Pemkab Lombok Timur Targetkan 23 Ribu Peserta Baru BPJS Ketenagakerjaan Lewat APBD Perubahan dan APBDes
LOTIM LOMBOKita – Pemerintah Kabupaten Lombok Timur menargetkan penambahan sekitar 23 ribu peserta BPJS Ketenagakerjaan melalui skema APBD Perubahan 2026 dan APBDes. Perluasan kepesertaan menyasar kelompok masyarakat yang belum mendapatkan perlindungan jaminan sosial ketenagakerjaan secara optimal.
Sekretaris Daerah Lombok Timur, H. Juaini Taofik mengatakan, program tersebut tidak hanya menyasar kader Posyandu, tetapi juga pelaku Usaha Mikro, Kecil dan Menengah (UMKM) serta pekerja rentan di desa.
“Salah satu kelompok yang menjadi sasaran utama adalah kader Posyandu. Jumlah kader Posyandu di Lombok Timur mencapai hampir 12 ribu orang yang tersebar di berbagai desa. Namun hingga saat ini baru sekitar 4 ribu lebih kader yang tercatat sebagai peserta BPJS Ketenagakerjaan,” ujarnya.
Untuk mengejar target tersebut, Pemda Lombok Timur berencana menyalurkan bantuan keuangan khusus melalui APBD Perubahan kepada pemerintah desa. Anggaran itu diharapkan dapat digunakan untuk mendukung iuran kepesertaan kader Posyandu dalam program jaminan sosial ketenagakerjaan.
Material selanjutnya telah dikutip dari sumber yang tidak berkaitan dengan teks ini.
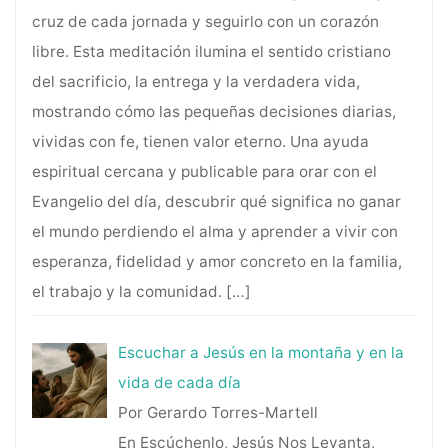
cruz de cada jornada y seguirlo con un corazón
libre. Esta meditación ilumina el sentido cristiano
del sacrificio, la entrega y la verdadera vida,
mostrando cómo las pequeñas decisiones diarias,
vividas con fe, tienen valor eterno. Una ayuda
espiritual cercana y publicable para orar con el
Evangelio del día, descubrir qué significa no ganar
el mundo perdiendo el alma y aprender a vivir con
esperanza, fidelidad y amor concreto en la familia,
el trabajo y la comunidad.
[…]
Escuchar a Jesús en la montaña y en la
vida de cada día
Por Gerardo Torres-Martell
En Escúchenlo, Jesús Nos Levanta,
Selain kader Posyandu, perluasan juga diarahkan kepada pelaku UMKM yang masuk desil 1 atau kelompok masyarakat dengan tingkat kesejahteraan paling rendah. Pekerja rentan di desa turut menjadi sasaran utama program tersebut.
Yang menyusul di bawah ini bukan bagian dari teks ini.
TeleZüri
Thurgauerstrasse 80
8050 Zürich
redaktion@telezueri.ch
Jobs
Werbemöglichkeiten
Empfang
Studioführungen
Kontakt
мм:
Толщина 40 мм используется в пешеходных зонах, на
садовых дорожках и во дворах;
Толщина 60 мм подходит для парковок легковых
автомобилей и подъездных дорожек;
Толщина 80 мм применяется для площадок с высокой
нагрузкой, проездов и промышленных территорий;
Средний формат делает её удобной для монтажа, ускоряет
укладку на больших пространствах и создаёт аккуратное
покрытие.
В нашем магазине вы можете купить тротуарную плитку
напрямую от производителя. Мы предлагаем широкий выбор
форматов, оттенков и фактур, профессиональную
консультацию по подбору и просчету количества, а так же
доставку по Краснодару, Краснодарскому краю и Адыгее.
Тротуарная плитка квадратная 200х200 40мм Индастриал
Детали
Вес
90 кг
“Sementara untuk kelompok pekerja di kawasan pasar, pemerintah memprioritaskan buruh tetap dan penjaga malam. Kelompok tersebut dinilai membutuhkan perlindungan jaminan sosial ketenagakerjaan karena memiliki risiko kerja namun belum seluruhnya terdaftar sebagai peserta,” katanya.
Menurut Juaini, perluasan kepesertaan dilakukan dengan menyasar berbagai kelompok masyarakat yang selama ini belum terlindungi secara maksimal.
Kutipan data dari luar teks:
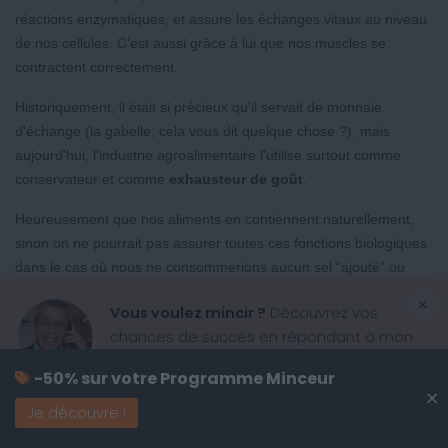
réactions enzymatiques, et assure les échanges vitaux au niveau
de nos cellules. C’est aussi grâce à lui que nos muscles se
contractent correctement.
Historiquement, il était si précieux qu'il servait de monnaie
d'échange (la gabelle, cela vous dit quelque chose ?), mais
aujourd'hui, l'industrie agroalimentaire l'utilise surtout comme
conservateur et comme
exhausteur de goût
.
Heureusement que nos aliments en contiennent naturellement,
sinon on ne pourrait pas assurer toutes ces fonctions biologiques
dans le cas où nous ne consommerions aucun sel “ajouté” ou
d’assaisonnement.
×
Vous voulez mincir ?
Découvrez vos
Combien en consommer et où se cache-t-il ?
chances de succès en répondant à mon
questionnaire
Si l'on écoute l'OMS, il faudrait se limiter à 5 g par jour, ce qui est
-50% sur votre Programme Minceur
×
très strict. En France, on tolère jusqu'à 8 g, mais en réalité, nous
Je découvre !
Je commence !
en consommons en moyenne
10 g par jour
. Vous allez être
surpris, mais le grand champion du sel caché, c'est le
pain
: une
Dengan penambahan peserta dari kader Posyandu, pelaku UMKM, pekerja rentan, serta kelompok pekerja lainnya, Pemda Lombok Timur optimistis jumlah kepesertaan BPJS Ketenagakerjaan dapat bertambah sekitar 23 ribu orang.
“Kita berharap melalui program ini akan bisa terus memperluas cakupan perlindungan jaminan sosial ketenagakerjaan sehingga bisa memberikan rasa aman bagi masyarakat yang bekerja di sektor informal maupun kelompok pekerja rentan,” tutupnya.